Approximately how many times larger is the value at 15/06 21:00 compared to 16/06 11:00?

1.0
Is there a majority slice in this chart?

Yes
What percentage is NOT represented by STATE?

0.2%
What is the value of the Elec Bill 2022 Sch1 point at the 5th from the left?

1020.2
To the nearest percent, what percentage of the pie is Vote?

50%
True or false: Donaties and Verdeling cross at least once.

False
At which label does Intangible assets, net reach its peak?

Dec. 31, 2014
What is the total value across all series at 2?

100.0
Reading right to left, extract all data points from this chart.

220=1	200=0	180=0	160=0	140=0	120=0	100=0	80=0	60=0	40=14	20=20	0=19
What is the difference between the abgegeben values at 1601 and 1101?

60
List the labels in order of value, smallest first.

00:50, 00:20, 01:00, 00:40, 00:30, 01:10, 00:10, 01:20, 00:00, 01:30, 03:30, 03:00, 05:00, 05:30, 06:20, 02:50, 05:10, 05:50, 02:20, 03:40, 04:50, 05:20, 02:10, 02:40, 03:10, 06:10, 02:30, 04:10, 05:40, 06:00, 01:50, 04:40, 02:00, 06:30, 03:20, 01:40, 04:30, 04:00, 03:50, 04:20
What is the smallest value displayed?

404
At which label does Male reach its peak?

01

What you will do »
Rewrite everything from the start of the listing down through the line containing "What is the total", changing "percentage" to "share" and leaving all else unchanged.

Written response »
Approximately how many times larger is the value at 15/06 21:00 compared to 16/06 11:00?

1.0
Is there a majority slice in this chart?

Yes
What share is NOT represented by STATE?

0.2%
What is the value of the Elec Bill 2022 Sch1 point at the 5th from the left?

1020.2
To the nearest percent, what share of the pie is Vote?

50%
True or false: Donaties and Verdeling cross at least once.

False
At which label does Intangible assets, net reach its peak?

Dec. 31, 2014
What is the total value across all series at 2?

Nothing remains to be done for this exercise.